The agreement contains nonbinding language that contemplates additional revenue models in the future, such as print-on-demand, per-page pricing for custom publishing (aggregation of portions of books or chapters for the educational market), PDF downloads, consumer subscription models, and a very narrow set of derivative works. In other words, it sets up Google on a course to compete with Amazon.com as well as educational content aggregators like CourseSmart.
Google, of course, gets a share of all of these revenue models, typically 37%. Publishers' participation in these business models is strictly "opt in," except that the settlement makes broad provisions for so-called orphaned works to be included by default. The settlement also provides for limited access to the entire repository from public and school libraries throughout the country.
The settlement also lays out rules for book content to be displayed in search results, with a nominal limit of 20% that users can view freely. This begs the question of whether the lawyers negotiating the settlement considered a finer-grained way for publishers to specify Google's rights to index content and display it in search results, a la the proposed ACAP standard. When we asked Google's attorney, Alex McGillivray, about this at a well-timed and star-studded seminar on Internet copyright last night, he said that he considered ACAP to be a potential solution to a different problem (this is true: ACAP is primarily intended for time-critical news content) but suggested that the parties were familiar with ACAP and used some ideas from it.
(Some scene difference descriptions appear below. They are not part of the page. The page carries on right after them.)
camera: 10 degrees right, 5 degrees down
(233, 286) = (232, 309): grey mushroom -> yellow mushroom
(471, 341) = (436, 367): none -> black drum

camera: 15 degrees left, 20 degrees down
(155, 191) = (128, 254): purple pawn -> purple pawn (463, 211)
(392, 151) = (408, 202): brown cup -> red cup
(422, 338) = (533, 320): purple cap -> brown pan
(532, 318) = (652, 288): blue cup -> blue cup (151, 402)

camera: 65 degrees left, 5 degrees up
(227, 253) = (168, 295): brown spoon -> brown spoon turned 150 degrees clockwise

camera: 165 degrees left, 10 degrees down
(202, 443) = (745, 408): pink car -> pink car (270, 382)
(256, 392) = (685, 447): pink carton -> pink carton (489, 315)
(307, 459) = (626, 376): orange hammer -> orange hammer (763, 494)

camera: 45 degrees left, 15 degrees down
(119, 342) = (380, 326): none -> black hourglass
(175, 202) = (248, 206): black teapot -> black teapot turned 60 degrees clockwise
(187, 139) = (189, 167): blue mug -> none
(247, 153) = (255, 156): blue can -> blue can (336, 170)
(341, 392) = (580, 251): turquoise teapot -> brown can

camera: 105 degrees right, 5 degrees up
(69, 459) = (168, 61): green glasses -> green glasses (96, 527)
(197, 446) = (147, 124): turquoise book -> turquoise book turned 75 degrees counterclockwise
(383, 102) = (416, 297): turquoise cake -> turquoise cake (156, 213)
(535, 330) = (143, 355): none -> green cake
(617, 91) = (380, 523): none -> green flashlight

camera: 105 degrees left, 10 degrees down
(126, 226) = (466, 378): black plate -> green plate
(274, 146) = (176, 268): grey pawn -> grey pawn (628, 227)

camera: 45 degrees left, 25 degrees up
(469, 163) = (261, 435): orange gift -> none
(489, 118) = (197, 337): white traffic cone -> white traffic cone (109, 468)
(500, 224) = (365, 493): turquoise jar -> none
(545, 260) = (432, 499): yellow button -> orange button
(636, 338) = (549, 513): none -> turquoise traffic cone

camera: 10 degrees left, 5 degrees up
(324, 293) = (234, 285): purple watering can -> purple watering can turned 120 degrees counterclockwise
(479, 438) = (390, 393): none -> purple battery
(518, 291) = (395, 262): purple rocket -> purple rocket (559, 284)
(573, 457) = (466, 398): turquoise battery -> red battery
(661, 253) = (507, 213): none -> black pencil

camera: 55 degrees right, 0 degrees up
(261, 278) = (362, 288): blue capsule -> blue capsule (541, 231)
He echoed Google's official position on ACAP that the current Robots Exclusion Protocol (a/k/a Robots.txt) technology is sufficient for publishers to prevent search engines from crawling their web content.
Another interesting part of the proposed settlement from a technological perspective is the responsibility that it confers on Google and other participating content repositories to secure access to digitized book content. A 19-page attachment to the proposed settlement outlines content security standards that must be followed, including rights metadata, image watermarking, and encryption of digitized files. The agreement requires the security standards to be revisited every two years.
In all, the proposed settlement solves the major problem that book publishers have had with the web, which we have called the discoverability paradox: the content that some would argue is most desirable because it has been professionally developed, edited, and produced is not discoverable online. This settlement should go a long way towards solving that problem, which will make life better for users while compensating rights holders. As Jonathan Zittrain of Harvard Law School said in his closing remarks at last night's panel, publishers and authors need to find ways to profit from abundance of their content, not scarcity. Their settlement with Google certainly points in that direction.